Saved data entries |
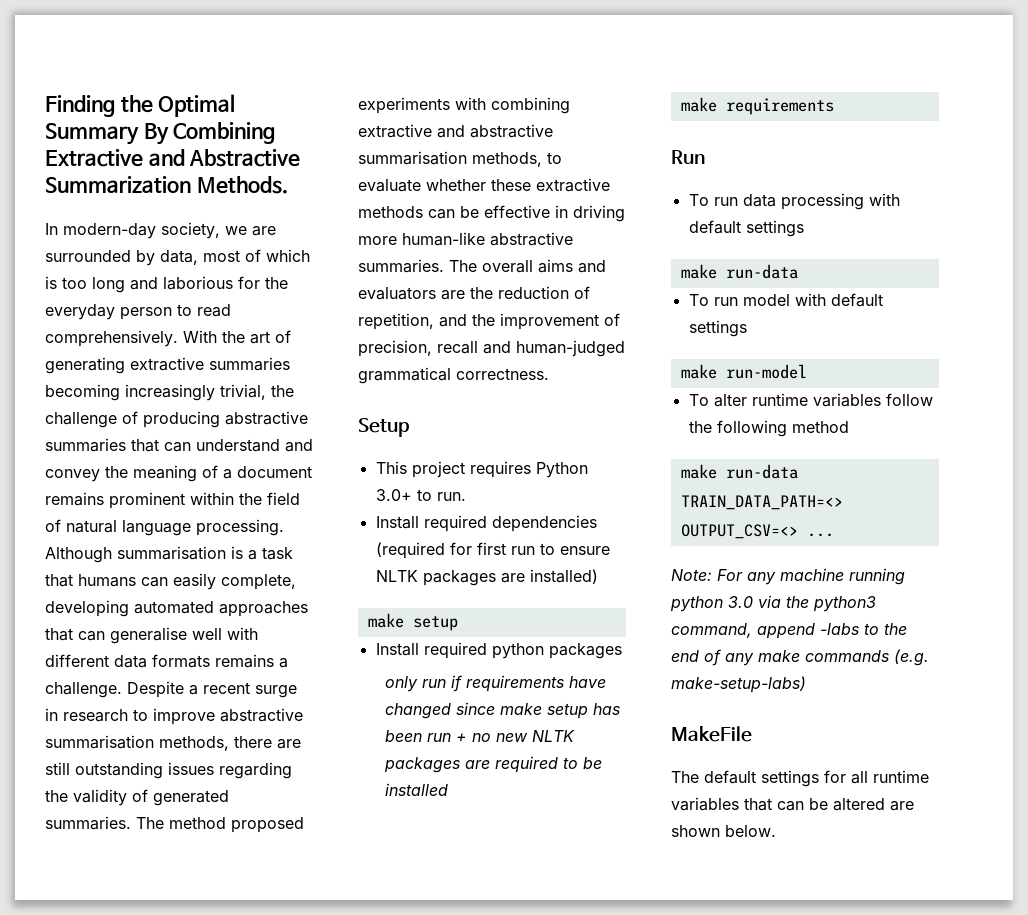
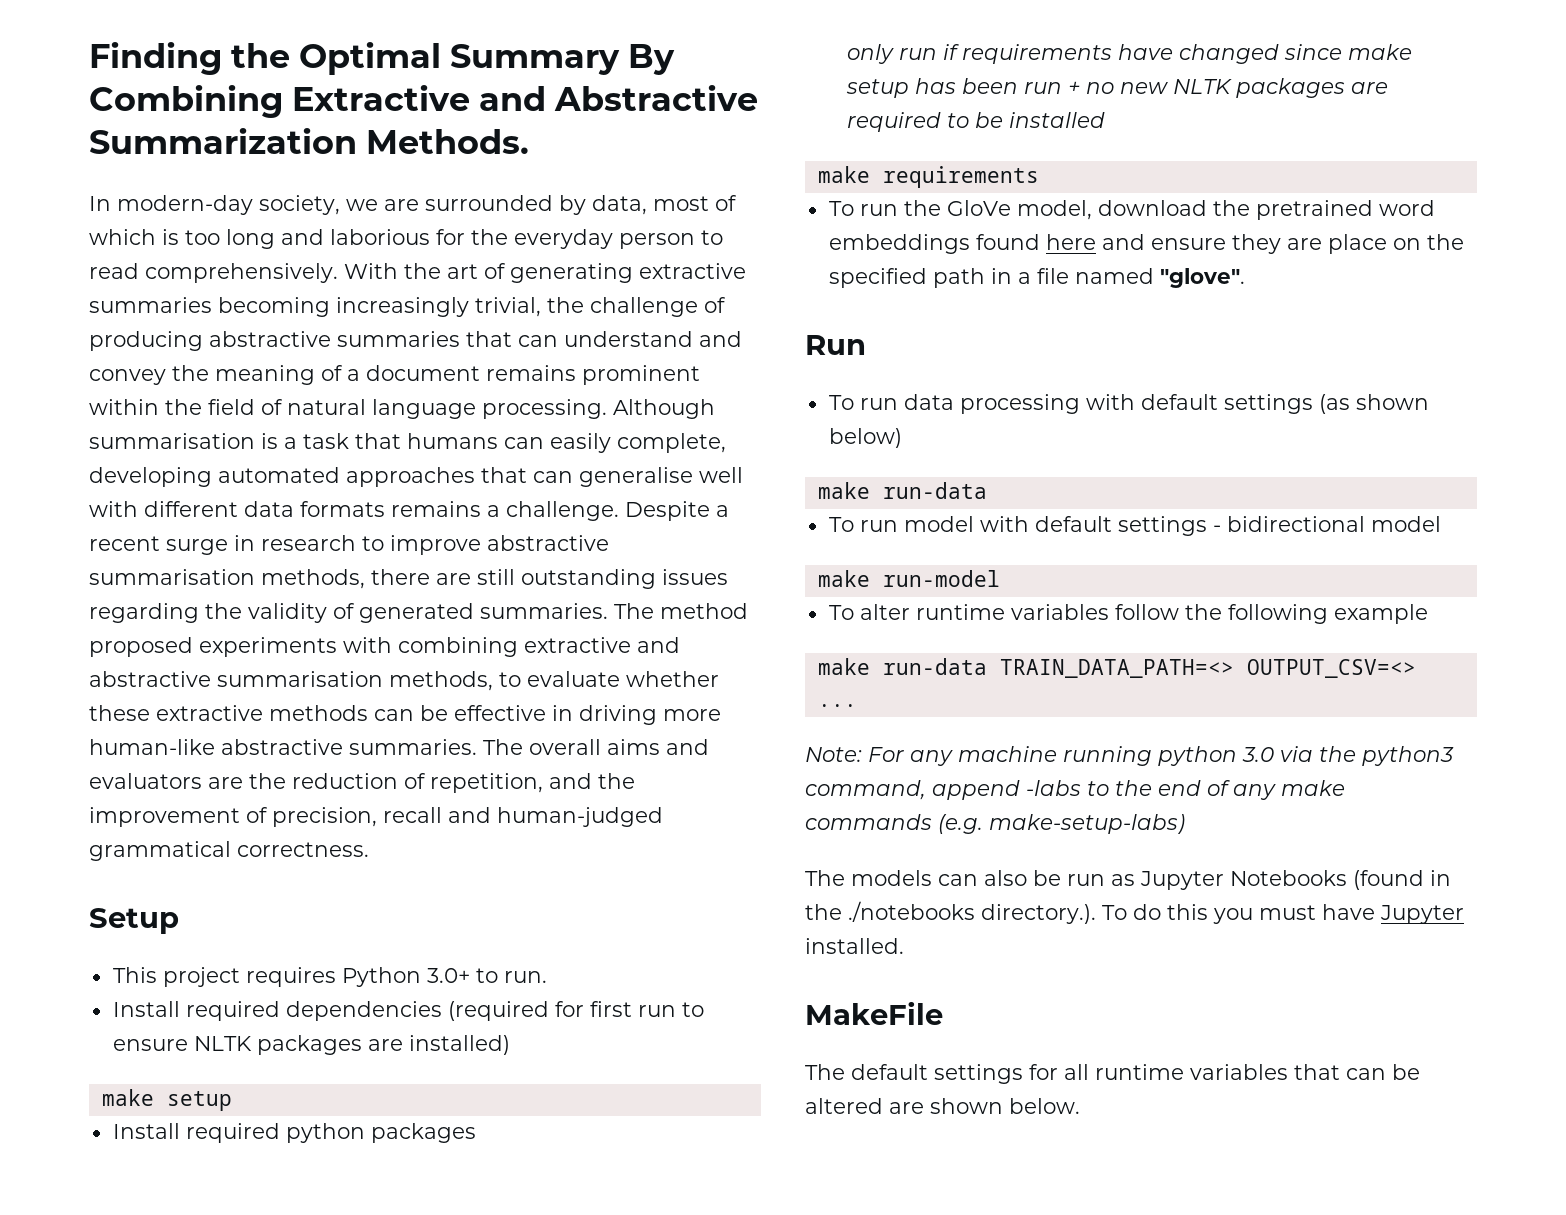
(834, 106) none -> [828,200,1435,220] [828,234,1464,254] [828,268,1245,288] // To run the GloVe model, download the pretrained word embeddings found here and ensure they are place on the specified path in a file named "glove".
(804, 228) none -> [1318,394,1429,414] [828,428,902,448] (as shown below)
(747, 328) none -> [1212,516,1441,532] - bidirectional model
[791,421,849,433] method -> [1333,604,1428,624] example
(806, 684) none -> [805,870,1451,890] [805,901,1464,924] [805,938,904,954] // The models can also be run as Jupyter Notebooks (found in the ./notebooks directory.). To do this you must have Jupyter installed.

Try it |
I need every line of the data that has the word "found"; please list them.

Solved exercise |
(834, 106) none -> [828,200,1435,220] [828,234,1464,254] [828,268,1245,288] // To run the GloVe model, download the pretrained word embeddings found here and ensure they are place on the specified path in a file named "glove".
(806, 684) none -> [805,870,1451,890] [805,901,1464,924] [805,938,904,954] // The models can also be run as Jupyter Notebooks (found in the ./notebooks directory.). To do this you must have Jupyter installed.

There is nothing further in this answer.